Public shareholders should wield their power

By Guest Contributor
March 31, 2011

David H. Webber, courtesy BU Photo Services - David H. Webber is a Boston University School of Law professor. The opinions expressed here are his own -

Like a well-armed, well-trained army standing idly by while the citizens it is supposed to protect get crushed, public pension funds have done little to protect public employees from the well-financed corporate attack on their rights.  It’s time they join the fight.

Public pension funds invest the retirement savings of public workers, with total assets of around $2.7 trillion.  One out of 10 U.S. corporate securities is owned by public pension funds — in other words, owned by public employees.  Skillful use of this shareholder power could swiftly and decisively push back the power of corporate lobbies and help fend off attacks on workers.

Consider an example.  Last year, a senior adviser of Blackstone Group, one of the world’s largest financial advisers with $111 billion in assets, publicly touted the standard line about how public employees are purportedly overcompensated.  But last month, the company released an extraordinary public statement:  “Blackstone’s view on public employee pensions is clear and unambiguous … We oppose scapegoating public employees by blaming them for the structural budget deficits that cities and states face.”

What prompted this paean to public workers from one of Wall Street’s most elite institutions?   Answer: 37% of Blackstone’s assets belong to state and local public pension funds.  Unhappy with what it perceived to be Blackstone’s wavering commitment to these workers, New York City’s public-pension fund recently cancelled a meeting with the company.  The Blackstone flip-flop took place right afterwards.

Blackstone is not alone in its constant pursuit of public-employee money to invest.  Wall Street and the corporate elite participate in a nearly constant effort to attract labor’s massive capital, with money managers hoping to profit from management fees and corporations hoping to boost share price and broaden their investment base.  Public pension assets constitute an untapped source of public employee power.  Here are examples of how they can start using it.

It is widely understood that corporate interests have helped fund, through campaign contributions or through donations to lobbies and other organizations, entities that support attacks on the jobs and retirement security of public employees.

Public pension funds should contact the management of these companies to oppose the use of their shareholder dollars against the interests of public employees.  In a Wall Street and corporate world in which competition for state and local pension fund money is fierce, even the mere expression of displeasure without any further concrete action could obtain surprisingly effective results.

Public employees should also demand that their pension funds undertake an immediate review of the funds’ current investment portfolio.  The review should specifically determine if the funds invest with entities that threaten the employment or retirement security of public employees.

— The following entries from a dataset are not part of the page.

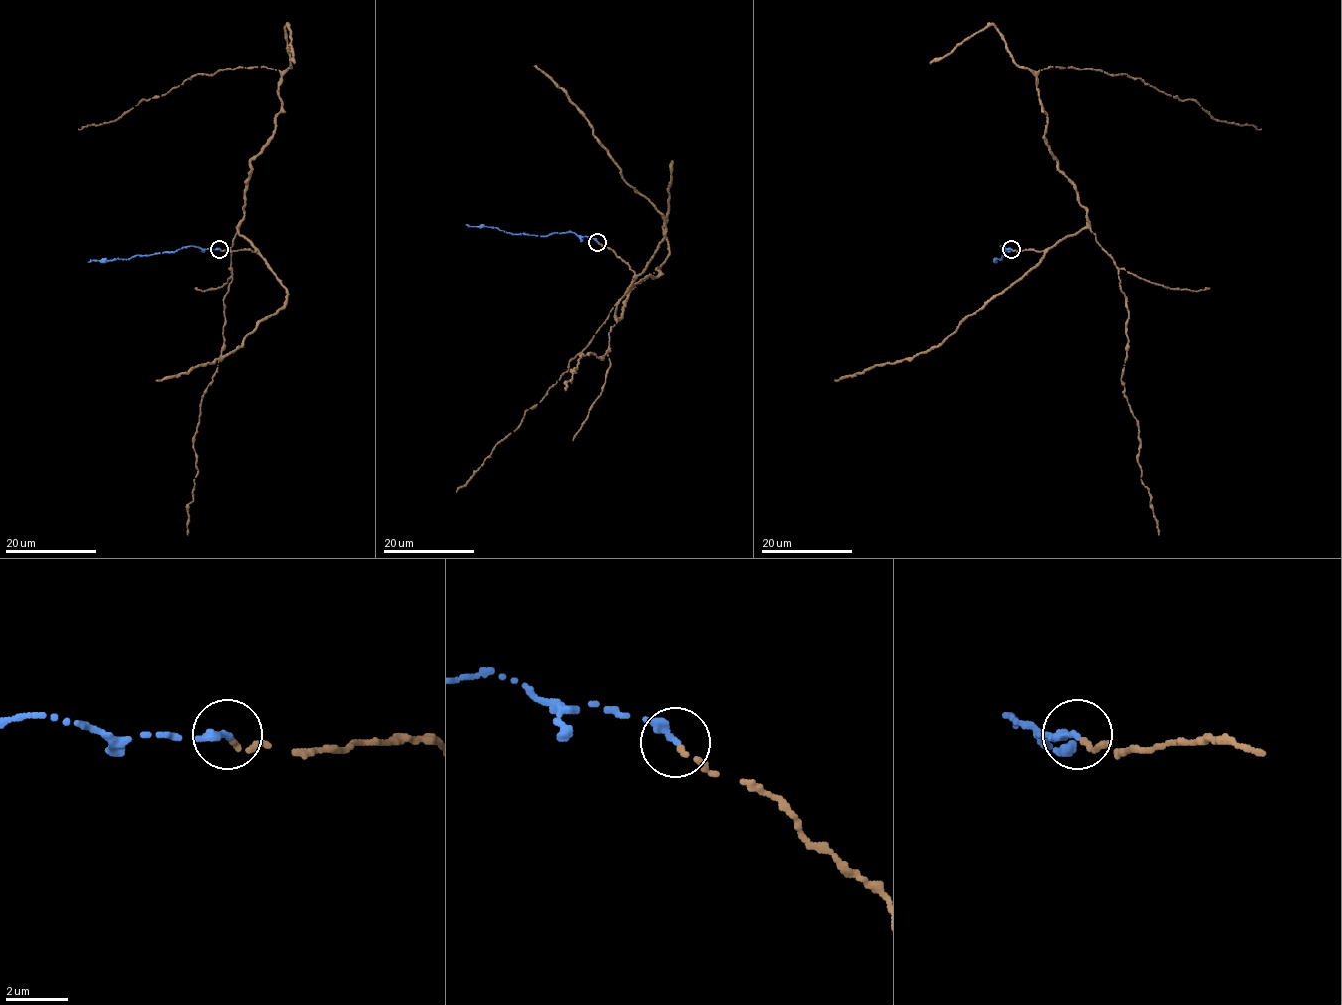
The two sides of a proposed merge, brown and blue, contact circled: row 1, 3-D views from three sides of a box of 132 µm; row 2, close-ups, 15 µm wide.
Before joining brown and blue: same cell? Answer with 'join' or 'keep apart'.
join

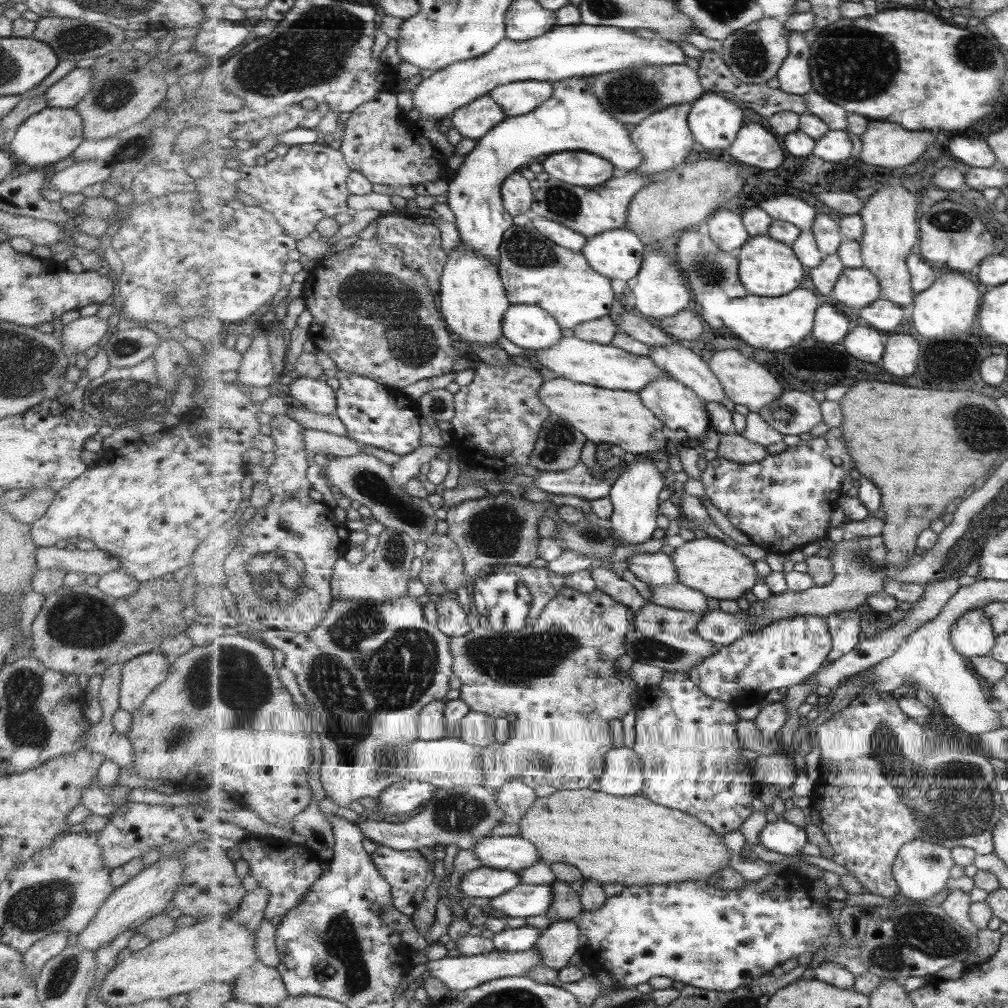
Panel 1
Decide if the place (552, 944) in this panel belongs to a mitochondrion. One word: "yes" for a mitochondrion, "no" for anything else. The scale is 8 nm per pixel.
no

In the aftermath of Citizens United, in which the Supreme Court opened the door to direct corporate funding of elections, such internal reviews are imperative to make sure that public employee money is not being spent by corporations to attack public employees.

Second, for any bank or corporation or investment manager that is unwilling to stop using public pension moneys to attack public employees, fund board members and investment staff should begin assessing the viability of investment alternatives.  The funds should identify investments of equal risk profile and profit potential, and consider shifting their investments, if possible, to entities that do not fund attacks on public-employee rights.  They should establish policies to guide such decisions in accordance with the fund’s fiduciary duties to its participants.

Imagine the impact these steps could have if taken by public pension funds across the country who manage trillions of dollars in assets.  By insisting that public employees’ own retirement savings not be used against them, these funds could make sure that their shareholder dollars are not being abused for political purposes, but are being invested towards companies that are focused on pursuing profits and increasing shareholder value.

Public employees have been unfairly attacked by well-funded antagonists.  It’s time they start putting their own money to work in the fight for their rights.